Michael Sarnowski (MFA ’09) has released his debut book, A New Way of Seeing: Distance and Traumatic Memory in the Poetry of World War II. Grab a copy at your local bookstore today or visit the Vanderbilt Bookstore!

 

A New Way of Seeing considers the poetry of five writers—Louis Simpson, Keith Douglas, Richard Hugo, Howard Nemerov, and Randall Jarrell— whose work draws on their activities as soldiers in World War II. Basing his examination on extensive primary-source research, Michael Sarnowski identifies distance, both literal and figurative, and traumatic memory as two interconnected elements of how these poets internalized the war and made sense of the events they witnessed.
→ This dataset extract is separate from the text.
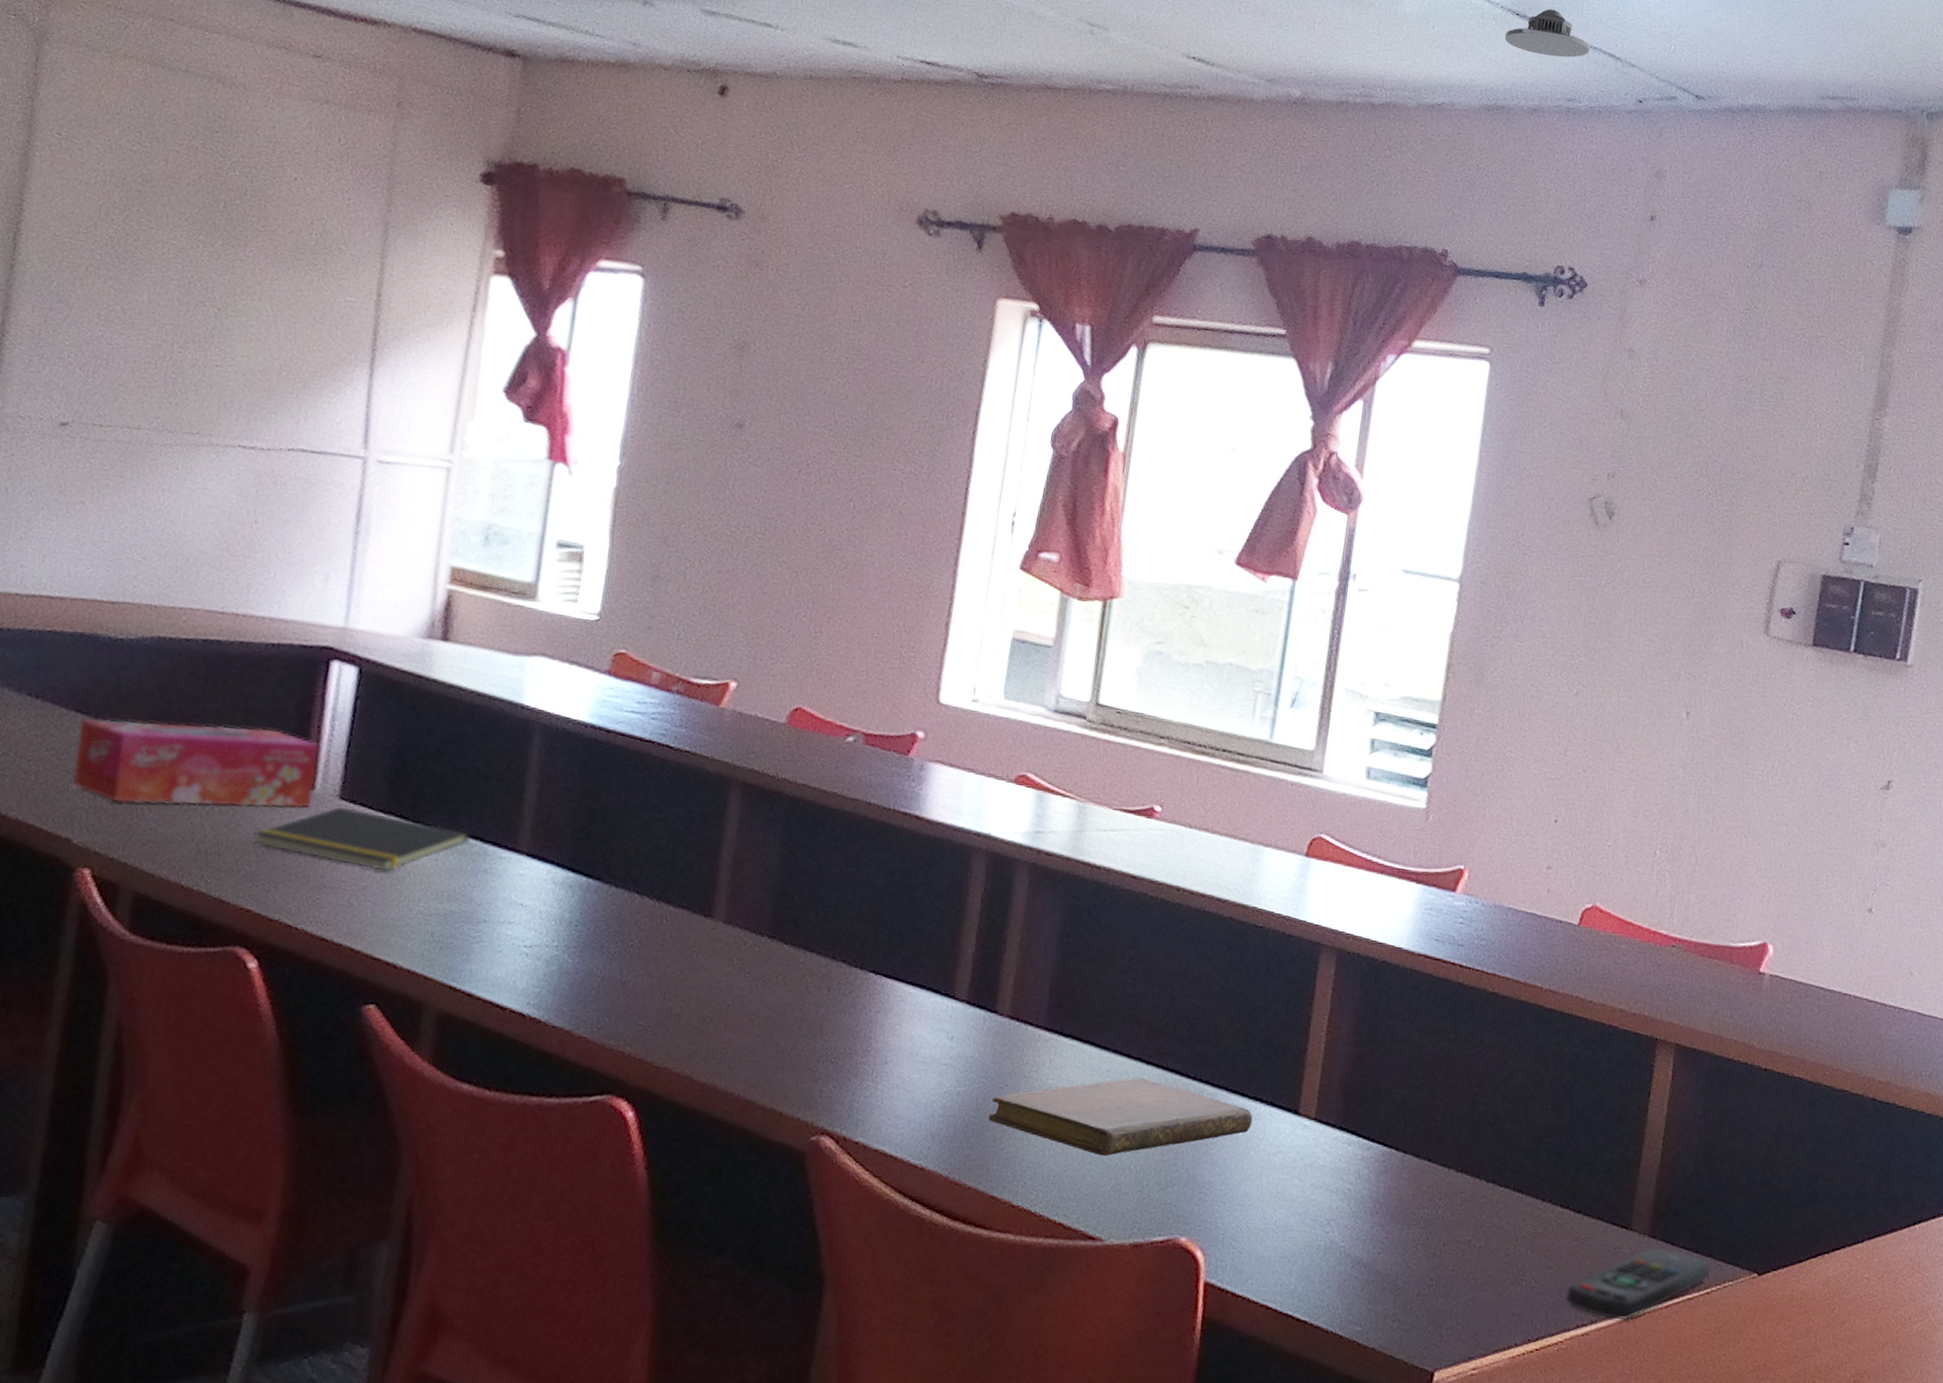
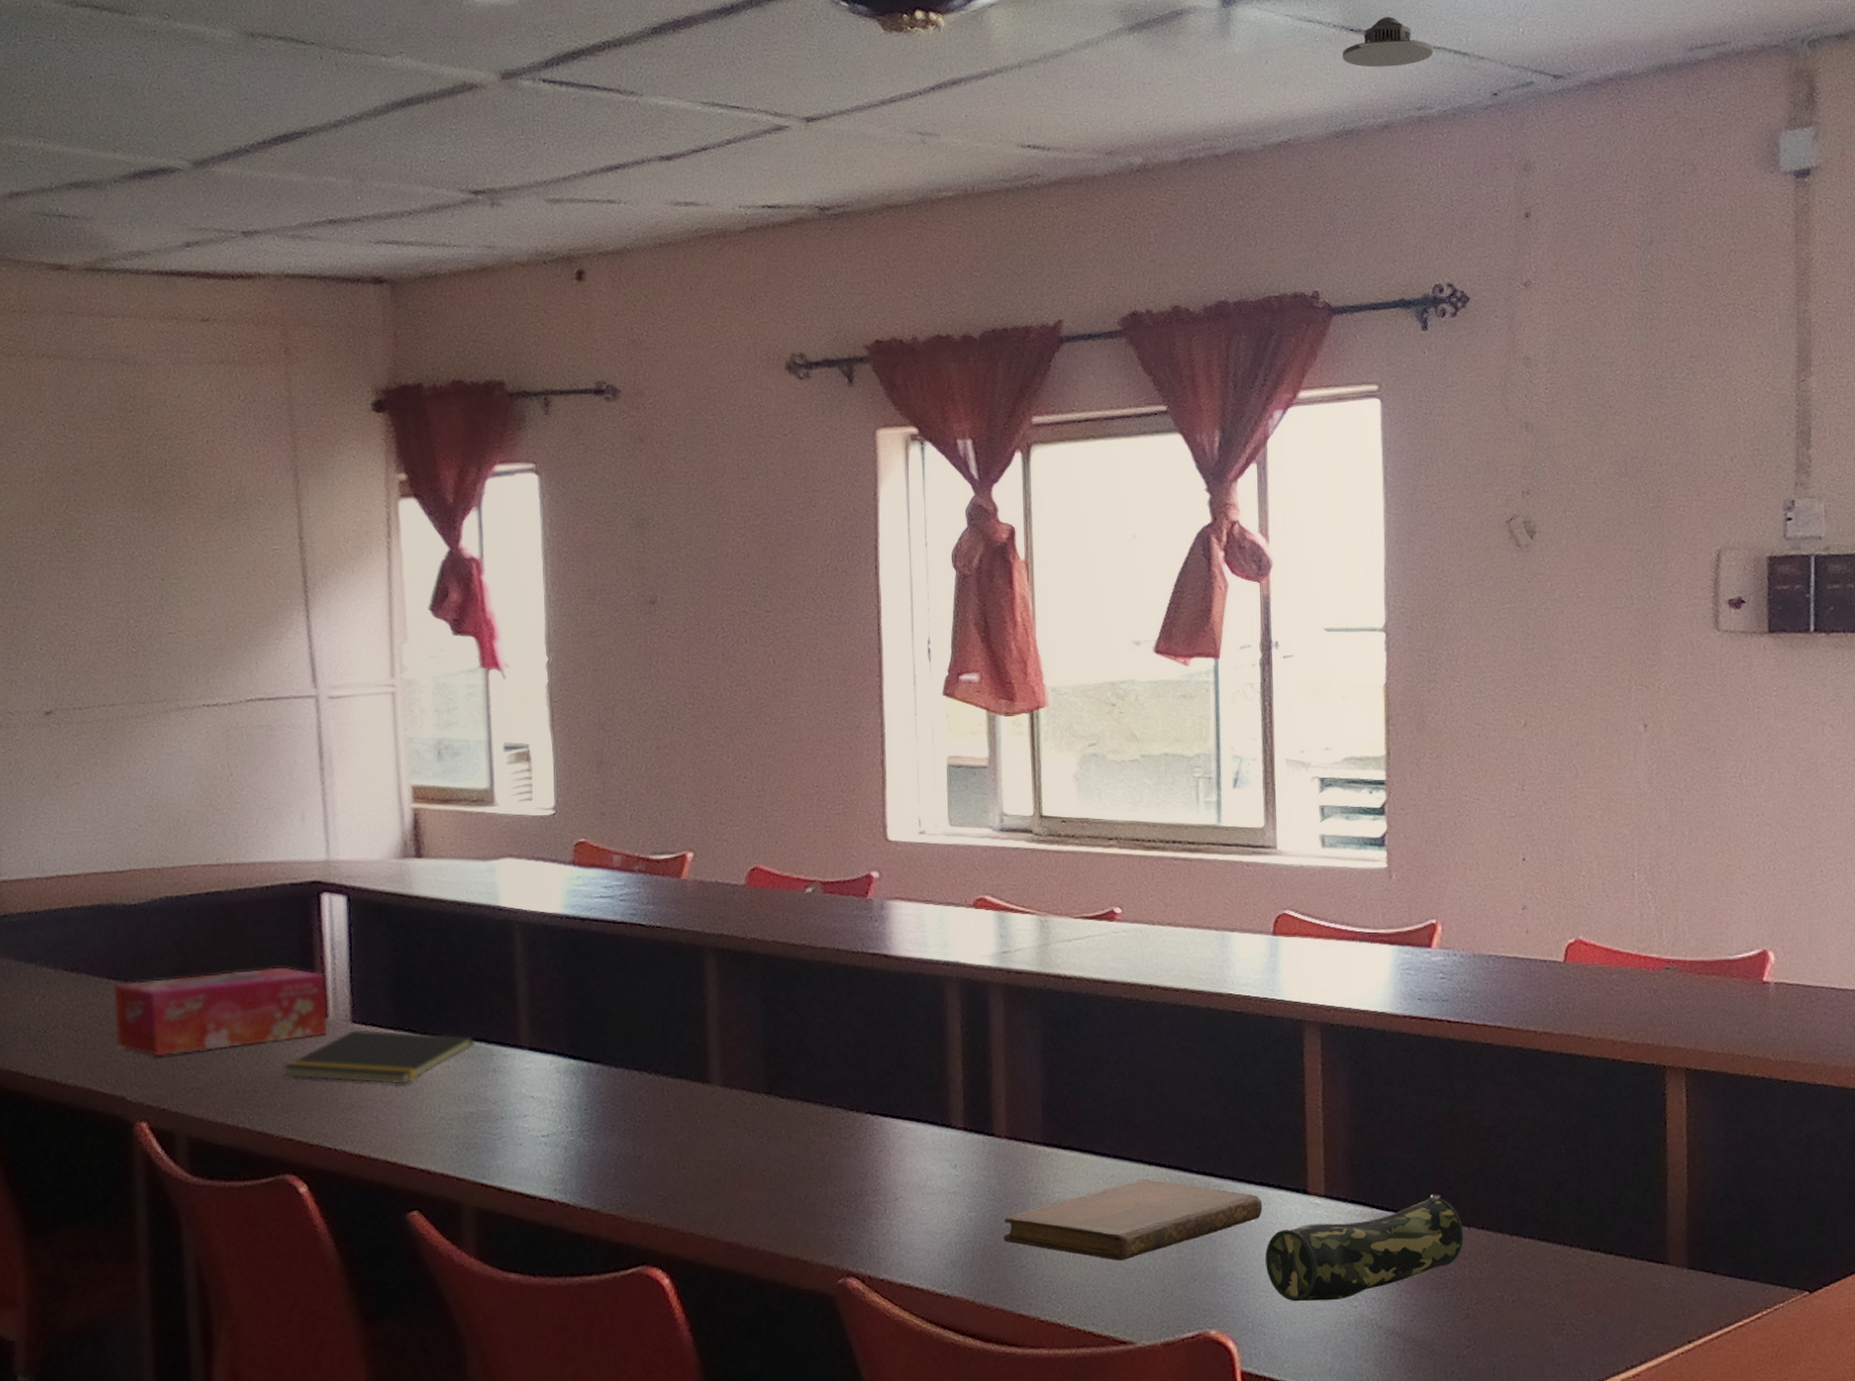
pencil case: none [1245,1131,1444,1224] -> present [1265,1194,1464,1302]
remote control: present [1566,1247,1711,1320] -> none [1610,1278,1759,1357]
By exploring how poets processed their wartime experiences, A New Way of Seeing offers a stark reminder of why it remains vital to recognize the physical, mental, and psychological consequences endured by veterans.

 

Michael Sarnowski is a writer, researcher, and educator. His poetry has appeared in Potomac Review, Memoir Journal, Spry Literary Journal, and Whiskey Island, among others, and his peer-reviewed journal articles have been published in the Journal of Literature and Trauma Studies, Humanities, and War, Literature, and the Arts. Michael has taught at the Rochester Institute of Technology, Vanderbilt University, Le Moyne College, and Liverpool Hope University. He has also served as a Visiting Writer-in-Residence at Kingston University London and a writing resident at the Vermont Studio Center. He was born in Rochester, New York and currently lives in Liverpool, England where he earned his PhD in English Literature as a Vice-Chancellor’s PhD Scholar at Liverpool Hope University.